* [Document text]
=-=-=-=-=

When Ontario Superior Court Justice Sean Dunphy upheld a termination clause in a September 2021 judgment, it provided a rare opportunity for celebration among the province’s employers and management-side counsel, who have grown used to in recent years to a more unforgiving approach on the issue from the bench.
However, the Court of Appeal has now doubled down on its previously strict stance as it overturned the employer-friendly ruling and sided with the plaintiff in the case of Rahman v. Cannon Design Architecture Inc. In this post, I will explore the lessons employers and employees should take from the decision.
Facts of the case
Farah Rahman, the 61-year-old architect at the heart of the case, had spent four years in her position as the most senior employee in CannonDesign’s Canadian office when she was fired without cause in 2016.
In line with the termination clause in her employment agreement, the company paid Rahman four weeks of base salary, but she sued them for wrongful dismissal, claiming the termination clause was unenforceable because it violated Ontario’s Employment Standards Act, 2000 (ESA) in the portion dealing with “just cause” dismissal.
In addition to the U.S.-based parent company Cannon Corporation, Rahman also named its Canadian subsidiaries Cannon Design Architecture Inc. (CDAI) and Cannon Design Ltd. (CDL) as defendants.

=-=-=-=-=

* [Data items]
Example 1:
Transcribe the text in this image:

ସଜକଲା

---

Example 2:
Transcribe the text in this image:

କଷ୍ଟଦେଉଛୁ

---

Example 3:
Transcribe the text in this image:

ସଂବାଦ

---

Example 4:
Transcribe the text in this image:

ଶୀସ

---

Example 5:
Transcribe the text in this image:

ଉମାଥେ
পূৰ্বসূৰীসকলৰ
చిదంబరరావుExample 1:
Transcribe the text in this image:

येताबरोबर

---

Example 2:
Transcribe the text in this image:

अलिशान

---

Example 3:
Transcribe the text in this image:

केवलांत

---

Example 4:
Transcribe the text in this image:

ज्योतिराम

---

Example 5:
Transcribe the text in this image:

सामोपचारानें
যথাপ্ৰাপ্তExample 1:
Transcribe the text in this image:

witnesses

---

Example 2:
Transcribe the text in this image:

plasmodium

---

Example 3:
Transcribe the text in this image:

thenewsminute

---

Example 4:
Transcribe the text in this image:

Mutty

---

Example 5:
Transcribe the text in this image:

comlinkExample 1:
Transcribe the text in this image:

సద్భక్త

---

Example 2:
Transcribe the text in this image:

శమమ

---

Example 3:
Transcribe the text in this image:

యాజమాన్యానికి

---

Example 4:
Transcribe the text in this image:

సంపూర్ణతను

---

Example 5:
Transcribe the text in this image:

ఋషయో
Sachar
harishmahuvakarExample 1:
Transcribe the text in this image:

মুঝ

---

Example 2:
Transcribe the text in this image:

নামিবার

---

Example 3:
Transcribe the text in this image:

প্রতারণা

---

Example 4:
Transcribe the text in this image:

=-=-=-=-=

* [Activity 1] List every company that Rahman named as a defendant in the text about the Rahman v. Cannon Design Architecture Inc. decision.
* [Activity 2] Write the next part of the text about the Rahman v. Cannon Design Architecture Inc. decision, picking up after its last sentence.
The records have nothing to do with the text about the Rahman case.

* [Answer section 1]
- Cannon Corporation
- Cannon Design Architecture Inc. (CDAI)
- Cannon Design Ltd. (CDL)

* [Answer section 2]
No getting around Waksdale
The reason Justice Dunphy’s decision in favour of CannonDesign caused such excitement was that it seemed to depart from the Ontario Court of Appeal’s landmark 2020 ruling in Waksdale v. Swegon North America Inc., which held that all termination provisions in an employment agreement will be void and unenforceable if any single one violates the ESA.
The termination clauses in both Waksdale and Rahman contained the same weakness: “just cause” provisions that violated the ESA by stating that employees can be fired without notice, despite the fact that there are situations when ESA notice may still be owed, even where employers have just cause to dismiss.
Ever since Waksdale, employer-side counsel have been looking for creative ways to distinguish their own cases from it. In Rahman, Justice Dunphy accepted CannonDesign’s argument that their termination provision could be enforced because of the architect’s relative sophistication, the fact that she had sought independent legal advice, and because it was clear that both parties intended to comply with the ESA.
However, the Court of Appeal did not agree: “It is the wording of a termination provision which determines whether it contravenes the ESA,” rather than the parties’ intentions or comparative sophistication, the unanimous panel ruled, confirming that its ruling in Waksdale still applies.
Another notable aspect of the Court of Appeal’s Rahman decision concerned its ruling that all three CannonDesign companies were her common employers, meaning each is jointly and severally liable for any damages payable to her.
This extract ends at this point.